What is required
Write each entry again exactly as shown, but without the images it holds.

Task material
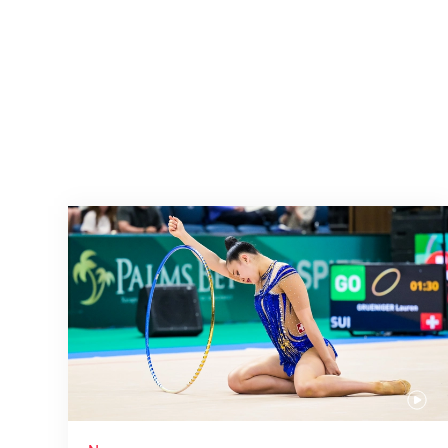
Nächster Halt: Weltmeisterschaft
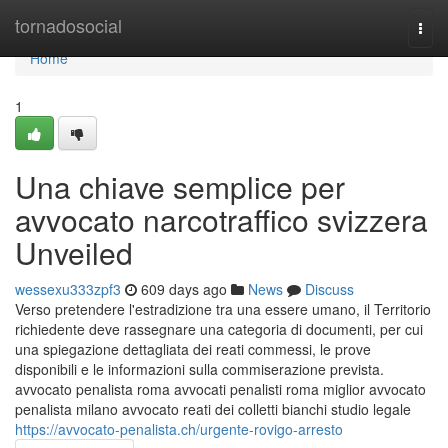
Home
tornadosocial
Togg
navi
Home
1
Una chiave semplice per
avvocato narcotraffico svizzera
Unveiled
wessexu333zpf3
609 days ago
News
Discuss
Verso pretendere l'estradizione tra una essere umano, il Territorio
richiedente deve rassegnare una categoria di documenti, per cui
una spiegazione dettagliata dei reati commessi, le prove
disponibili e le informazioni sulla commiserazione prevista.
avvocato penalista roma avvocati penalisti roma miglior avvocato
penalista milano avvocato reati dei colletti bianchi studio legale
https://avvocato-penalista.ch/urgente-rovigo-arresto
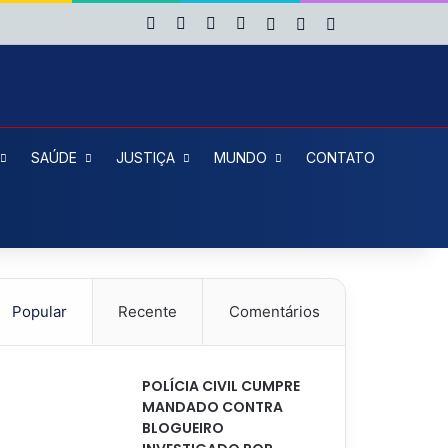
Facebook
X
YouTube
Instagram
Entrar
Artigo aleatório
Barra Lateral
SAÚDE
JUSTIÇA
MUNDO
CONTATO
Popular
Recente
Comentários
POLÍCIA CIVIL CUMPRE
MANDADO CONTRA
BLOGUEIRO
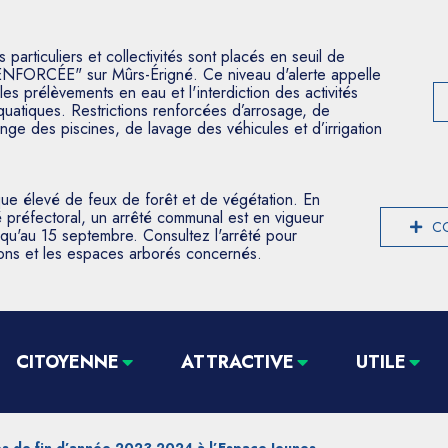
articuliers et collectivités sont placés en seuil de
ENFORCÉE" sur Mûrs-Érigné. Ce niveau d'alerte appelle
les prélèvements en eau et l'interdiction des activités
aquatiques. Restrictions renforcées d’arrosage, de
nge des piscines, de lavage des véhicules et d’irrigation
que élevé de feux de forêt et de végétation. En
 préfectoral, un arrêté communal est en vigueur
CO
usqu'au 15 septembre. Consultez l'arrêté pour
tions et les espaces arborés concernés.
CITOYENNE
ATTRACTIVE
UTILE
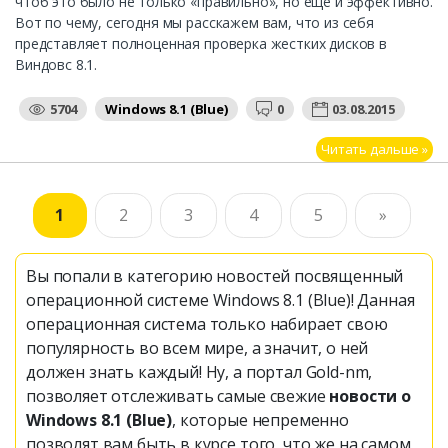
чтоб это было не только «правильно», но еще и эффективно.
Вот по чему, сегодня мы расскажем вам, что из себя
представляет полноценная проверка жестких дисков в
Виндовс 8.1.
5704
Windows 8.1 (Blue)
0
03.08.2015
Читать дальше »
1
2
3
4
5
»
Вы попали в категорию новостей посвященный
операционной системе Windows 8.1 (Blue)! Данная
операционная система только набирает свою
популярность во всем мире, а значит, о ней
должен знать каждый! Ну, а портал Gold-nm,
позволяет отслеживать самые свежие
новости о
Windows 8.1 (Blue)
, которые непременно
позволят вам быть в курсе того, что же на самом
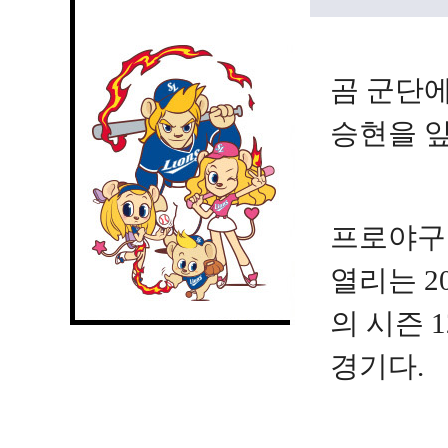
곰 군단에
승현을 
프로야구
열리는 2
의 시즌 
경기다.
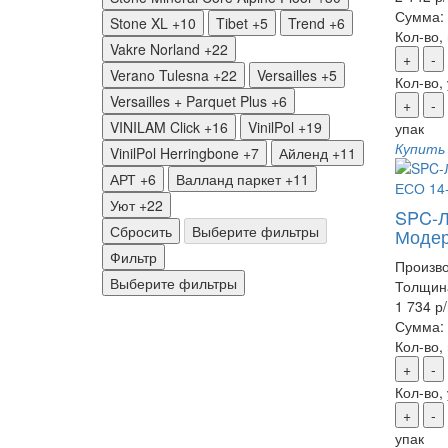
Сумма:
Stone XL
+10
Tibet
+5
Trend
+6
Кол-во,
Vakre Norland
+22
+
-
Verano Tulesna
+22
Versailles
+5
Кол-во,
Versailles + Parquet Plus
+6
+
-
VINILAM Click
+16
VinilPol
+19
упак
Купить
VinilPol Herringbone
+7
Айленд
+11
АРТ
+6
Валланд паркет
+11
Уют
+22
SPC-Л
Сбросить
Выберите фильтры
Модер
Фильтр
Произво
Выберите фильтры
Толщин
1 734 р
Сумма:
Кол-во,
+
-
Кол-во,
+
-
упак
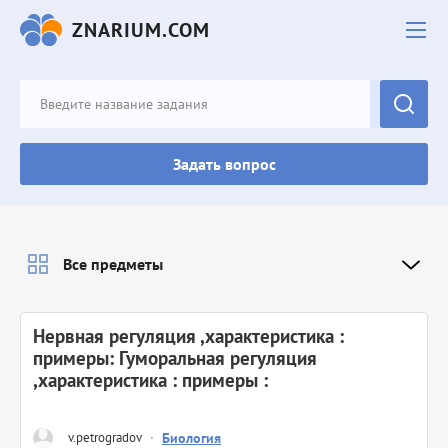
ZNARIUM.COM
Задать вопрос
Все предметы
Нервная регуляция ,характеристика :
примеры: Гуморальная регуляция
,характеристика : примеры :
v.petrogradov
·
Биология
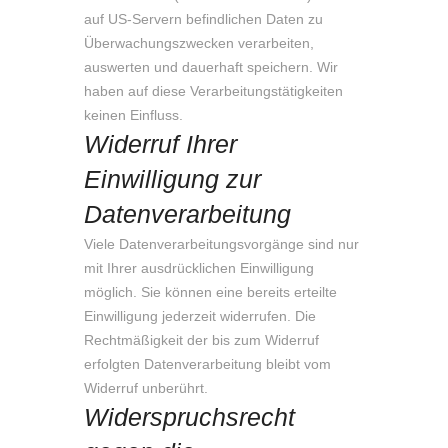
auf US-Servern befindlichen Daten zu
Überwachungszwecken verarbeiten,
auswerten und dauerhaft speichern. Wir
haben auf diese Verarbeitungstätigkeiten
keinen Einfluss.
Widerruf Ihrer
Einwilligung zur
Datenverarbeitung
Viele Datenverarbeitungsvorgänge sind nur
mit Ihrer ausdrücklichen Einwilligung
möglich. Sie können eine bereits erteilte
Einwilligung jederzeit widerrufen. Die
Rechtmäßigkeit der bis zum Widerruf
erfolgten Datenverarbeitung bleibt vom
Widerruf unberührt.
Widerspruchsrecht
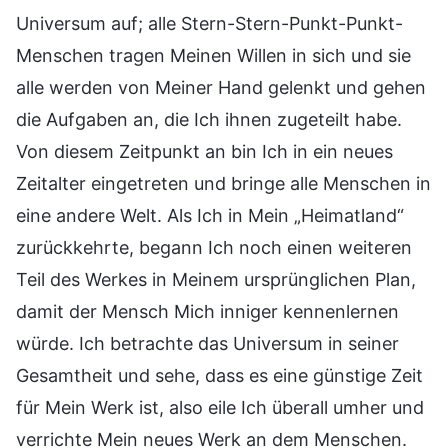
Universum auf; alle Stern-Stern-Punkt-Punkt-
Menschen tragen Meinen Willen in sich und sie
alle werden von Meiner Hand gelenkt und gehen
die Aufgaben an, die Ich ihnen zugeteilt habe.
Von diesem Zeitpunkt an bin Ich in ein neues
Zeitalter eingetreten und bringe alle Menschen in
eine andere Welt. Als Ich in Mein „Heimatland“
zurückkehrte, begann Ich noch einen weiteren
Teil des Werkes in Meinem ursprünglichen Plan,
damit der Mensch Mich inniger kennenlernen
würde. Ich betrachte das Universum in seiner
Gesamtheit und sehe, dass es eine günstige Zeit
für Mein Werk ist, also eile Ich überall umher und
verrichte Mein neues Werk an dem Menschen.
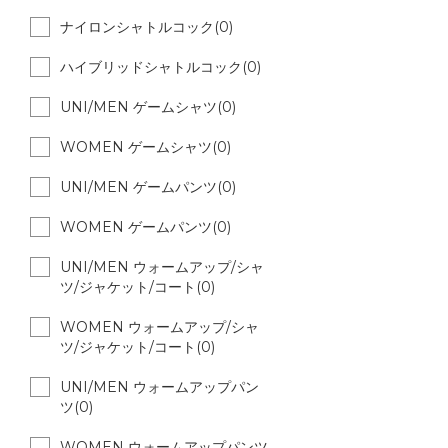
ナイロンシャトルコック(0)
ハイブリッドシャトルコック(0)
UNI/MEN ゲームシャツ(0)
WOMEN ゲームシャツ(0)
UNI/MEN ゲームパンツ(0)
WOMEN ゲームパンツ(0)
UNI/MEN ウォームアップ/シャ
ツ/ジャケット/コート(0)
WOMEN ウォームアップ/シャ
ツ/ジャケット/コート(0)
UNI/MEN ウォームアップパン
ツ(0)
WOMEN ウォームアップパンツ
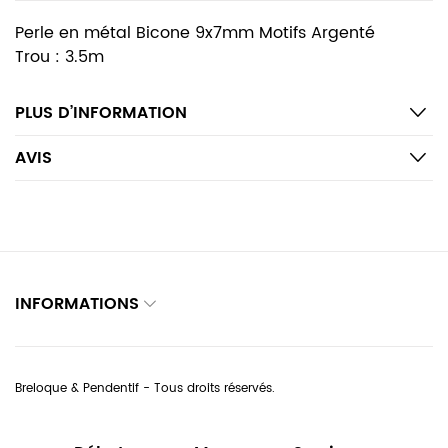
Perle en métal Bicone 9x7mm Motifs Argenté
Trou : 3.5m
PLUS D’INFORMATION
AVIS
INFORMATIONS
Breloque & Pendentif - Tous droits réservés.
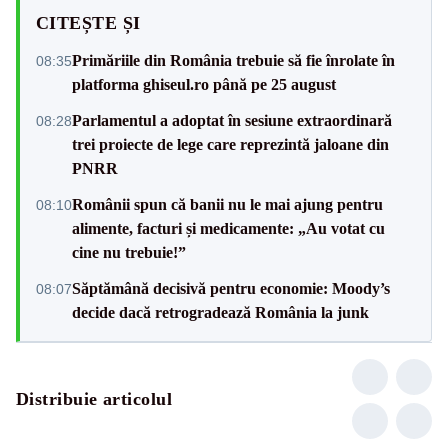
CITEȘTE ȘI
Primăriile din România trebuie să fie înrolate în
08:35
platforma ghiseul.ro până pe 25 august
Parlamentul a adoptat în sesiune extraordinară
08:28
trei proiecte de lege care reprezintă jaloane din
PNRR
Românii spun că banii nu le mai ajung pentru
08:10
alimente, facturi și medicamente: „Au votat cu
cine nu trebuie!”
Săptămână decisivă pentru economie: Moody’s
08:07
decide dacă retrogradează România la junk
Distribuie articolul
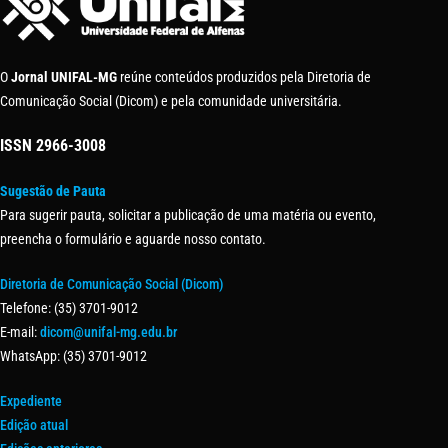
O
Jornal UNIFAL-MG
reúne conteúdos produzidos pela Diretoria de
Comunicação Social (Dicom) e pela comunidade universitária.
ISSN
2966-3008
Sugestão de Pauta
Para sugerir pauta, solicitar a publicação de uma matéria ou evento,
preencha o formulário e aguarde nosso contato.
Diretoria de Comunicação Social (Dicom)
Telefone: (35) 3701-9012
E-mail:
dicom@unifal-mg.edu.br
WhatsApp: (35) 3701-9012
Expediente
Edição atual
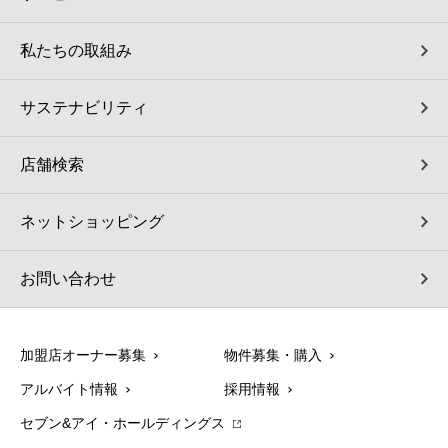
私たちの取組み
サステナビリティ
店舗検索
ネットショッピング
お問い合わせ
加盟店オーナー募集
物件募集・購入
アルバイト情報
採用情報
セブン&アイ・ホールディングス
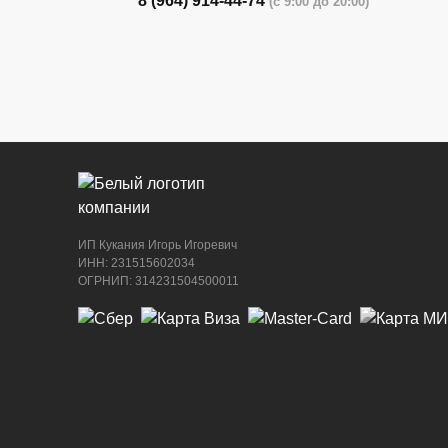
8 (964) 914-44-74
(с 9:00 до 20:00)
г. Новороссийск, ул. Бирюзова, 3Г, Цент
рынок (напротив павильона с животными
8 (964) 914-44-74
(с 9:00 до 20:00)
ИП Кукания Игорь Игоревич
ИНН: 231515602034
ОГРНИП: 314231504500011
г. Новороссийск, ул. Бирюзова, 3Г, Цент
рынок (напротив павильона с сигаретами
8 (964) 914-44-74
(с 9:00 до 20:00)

Expected answer
Nächster Halt: Weltmeisterschaft
Home
tornadosocial
Togg
navi
Home
1
Una chiave semplice per
avvocato narcotraffico svizzera
Unveiled
wessexu333zpf3
609 days ago
News
Discuss
Verso pretendere l'estradizione tra una essere umano, il Territorio
richiedente deve rassegnare una categoria di documenti, per cui
una spiegazione dettagliata dei reati commessi, le prove
disponibili e le informazioni sulla commiserazione prevista.
avvocato penalista roma avvocati penalisti roma miglior avvocato
penalista milano avvocato reati dei colletti bianchi studio legale
https://avvocato-penalista.ch/urgente-rovigo-arresto
Facebook
X
YouTube
Instagram
Entrar
Artigo aleatório
Barra Lateral
SAÚDE
JUSTIÇA
MUNDO
CONTATO
Popular
Recente
Comentários
POLÍCIA CIVIL CUMPRE
MANDADO CONTRA
BLOGUEIRO
articuliers et collectivités sont placés en seuil de
ENFORCÉE" sur Mûrs-Érigné. Ce niveau d'alerte appelle
les prélèvements en eau et l'interdiction des activités
aquatiques. Restrictions renforcées d’arrosage, de
nge des piscines, de lavage des véhicules et d’irrigation
que élevé de feux de forêt et de végétation. En
 préfectoral, un arrêté communal est en vigueur
CO
usqu'au 15 septembre. Consultez l'arrêté pour
tions et les espaces arborés concernés.
CITOYENNE
ATTRACTIVE
UTILE
чтоб это было не только «правильно», но еще и эффективно.
Вот по чему, сегодня мы расскажем вам, что из себя
представляет полноценная проверка жестких дисков в
Виндовс 8.1.
5704
Windows 8.1 (Blue)
0
03.08.2015
Читать дальше »
1
2
3
4
5
»
Вы попали в категорию новостей посвященный
операционной системе Windows 8.1 (Blue)! Данная
операционная система только набирает свою
популярность во всем мире, а значит, о ней
должен знать каждый! Ну, а портал Gold-nm,
позволяет отслеживать самые свежие
новости о
Windows 8.1 (Blue)
, которые непременно
позволят вам быть в курсе того, что же на самом
곰 군단에
승현을 
프로야구
열리는 2
의 시즌 
경기다.
Сумма:
Stone XL
+10
Tibet
+5
Trend
+6
Кол-во,
Vakre Norland
+22
+
-
Verano Tulesna
+22
Versailles
+5
Кол-во,
Versailles + Parquet Plus
+6
+
-
VINILAM Click
+16
VinilPol
+19
упак
Купить
VinilPol Herringbone
+7
Айленд
+11
АРТ
+6
Валланд паркет
+11
Уют
+22
SPC-Л
Сбросить
Выберите фильтры
Модер
Фильтр
Произво
Выберите фильтры
Толщин
1 734 р
Сумма:
Кол-во,
+
-
Кол-во,
+
-
упак
ZNARIUM.COM
Задать вопрос
Все предметы
Нервная регуляция ,характеристика :
примеры: Гуморальная регуляция
,характеристика : примеры :
v.petrogradov
·
Биология
auf US-Servern befindlichen Daten zu
Überwachungszwecken verarbeiten,
auswerten und dauerhaft speichern. Wir
haben auf diese Verarbeitungstätigkeiten
keinen Einfluss.
Widerruf Ihrer
Einwilligung zur
Datenverarbeitung
Viele Datenverarbeitungsvorgänge sind nur
mit Ihrer ausdrücklichen Einwilligung
möglich. Sie können eine bereits erteilte
Einwilligung jederzeit widerrufen. Die
Rechtmäßigkeit der bis zum Widerruf
erfolgten Datenverarbeitung bleibt vom
Widerruf unberührt.
Widerspruchsrecht
Universum auf; alle Stern-Stern-Punkt-Punkt-
Menschen tragen Meinen Willen in sich und sie
alle werden von Meiner Hand gelenkt und gehen
die Aufgaben an, die Ich ihnen zugeteilt habe.
Von diesem Zeitpunkt an bin Ich in ein neues
Zeitalter eingetreten und bringe alle Menschen in
eine andere Welt. Als Ich in Mein „Heimatland“
zurückkehrte, begann Ich noch einen weiteren
Teil des Werkes in Meinem ursprünglichen Plan,
damit der Mensch Mich inniger kennenlernen
würde. Ich betrachte das Universum in seiner
Gesamtheit und sehe, dass es eine günstige Zeit
für Mein Werk ist, also eile Ich überall umher und
verrichte Mein neues Werk an dem Menschen.
ナイロンシャトルコック(0)
ハイブリッドシャトルコック(0)
UNI/MEN ゲームシャツ(0)
WOMEN ゲームシャツ(0)
UNI/MEN ゲームパンツ(0)
WOMEN ゲームパンツ(0)
UNI/MEN ウォームアップ/シャ
ツ/ジャケット/コート(0)
WOMEN ウォームアップ/シャ
ツ/ジャケット/コート(0)
UNI/MEN ウォームアップパン
ツ(0)
WOMEN ウォームアップパンツ
Perle en métal Bicone 9x7mm Motifs Argenté
Trou : 3.5m
PLUS D’INFORMATION
AVIS
INFORMATIONS
Breloque & Pendentif - Tous droits réservés.
CITEȘTE ȘI
Primăriile din România trebuie să fie înrolate în
08:35
platforma ghiseul.ro până pe 25 august
Parlamentul a adoptat în sesiune extraordinară
08:28
trei proiecte de lege care reprezintă jaloane din
PNRR
Românii spun că banii nu le mai ajung pentru
08:10
alimente, facturi și medicamente: „Au votat cu
cine nu trebuie!”
Săptămână decisivă pentru economie: Moody’s
08:07
decide dacă retrogradează România la junk
Distribuie articolul
O
Jornal UNIFAL-MG
reúne conteúdos produzidos pela Diretoria de
Comunicação Social (Dicom) e pela comunidade universitária.
ISSN
2966-3008
Sugestão de Pauta
Para sugerir pauta, solicitar a publicação de uma matéria ou evento,
preencha o formulário e aguarde nosso contato.
Diretoria de Comunicação Social (Dicom)
Telefone: (35) 3701-9012
E-mail:
dicom@unifal-mg.edu.br
WhatsApp: (35) 3701-9012
Expediente
Edição atual
私たちの取組み
サステナビリティ
店舗検索
ネットショッピング
お問い合わせ
加盟店オーナー募集
物件募集・購入
アルバイト情報
採用情報
セブン&アイ・ホールディングス
8 (964) 914-44-74
(с 9:00 до 20:00)
г. Новороссийск, ул. Бирюзова, 3Г, Цент
рынок (напротив павильона с животными
8 (964) 914-44-74
(с 9:00 до 20:00)
ИП Кукания Игорь Игоревич
ИНН: 231515602034
ОГРНИП: 314231504500011
г. Новороссийск, ул. Бирюзова, 3Г, Цент
рынок (напротив павильона с сигаретами
8 (964) 914-44-74
(с 9:00 до 20:00)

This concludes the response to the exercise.